== Passage ==
>>>>

Has worked for me for the past seven years. The cost of putting your work out is basically zero these days - all you have to do it put the time in, which you have to do in one way or another anyway.

Not my field of expertise, but if I were a data science consultant I'd make sure I'm a top ten (%) kaggle person, and so on.

4 comments

For a different perspective: this hasn't ever worked for me. I have a reasonably trafficked blog and github and only twice in 7 years has someone asked me if I'd be up for contracting and both those times it was for a thing I wasn't qualified for.

In contrast I've found contracts and been emailed by employers looking for contractors numerous times after I posted on HN's Who wants to be hired post.

But it could be that although my blog is reasonably trafficked and technical, my posts just aren't particularly practical. :)

"Hello! I'm Phil, based in Queens, NY. I've been a developer and manager in the past. Some of the most viewed posts on this site are about building compilers, databases, and emulators from scratch.

I am building Multiprocess Labs around DataStation, an open-source data IDE to help you create dashboards and exports on data from every database, API, and file without cumbersome ETL processes.

I also run a Discord community for developers working on or interested in challenging programming projects like compilers, databases, emulators, etc. Come to share and learn from other folks!

You can find me elsewhere on Github, Twitter, LinkedIn, and Goodreads.

I love hearing from you!"

Probably because nowhere on your blog, or your Hacker News bio, do you say "please reach out for contracting."

<<<<

== Information shown ==

>>>>

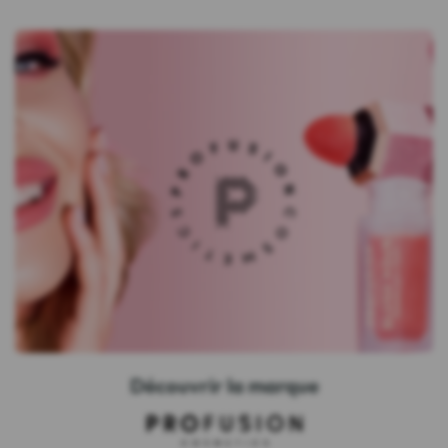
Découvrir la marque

<<<<
>>>>

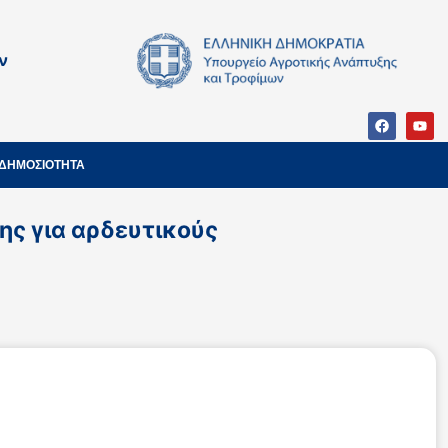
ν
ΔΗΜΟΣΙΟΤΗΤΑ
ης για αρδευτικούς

<<<<

== Request 1 ==
Summarize the thread in two sentences.
== Request 2 ==
In the thread, what post led employers looking for contractors to email the commenter whose blog and GitHub brought few offers?

== Exercise answer 1 ==
One commenter says putting work out publicly has worked for seven years and costs basically nothing but time, while another reports that a reasonably trafficked blog and GitHub led to only two contracting inquiries in seven years, both for work they weren't qualified for. That second commenter found contracts after posting on HN's Who wants to be hired post, and a reply suggests the blog fell short because neither it nor the Hacker News bio says "please reach out for contracting."

== Exercise answer 2 ==
HN's Who wants to be hired post.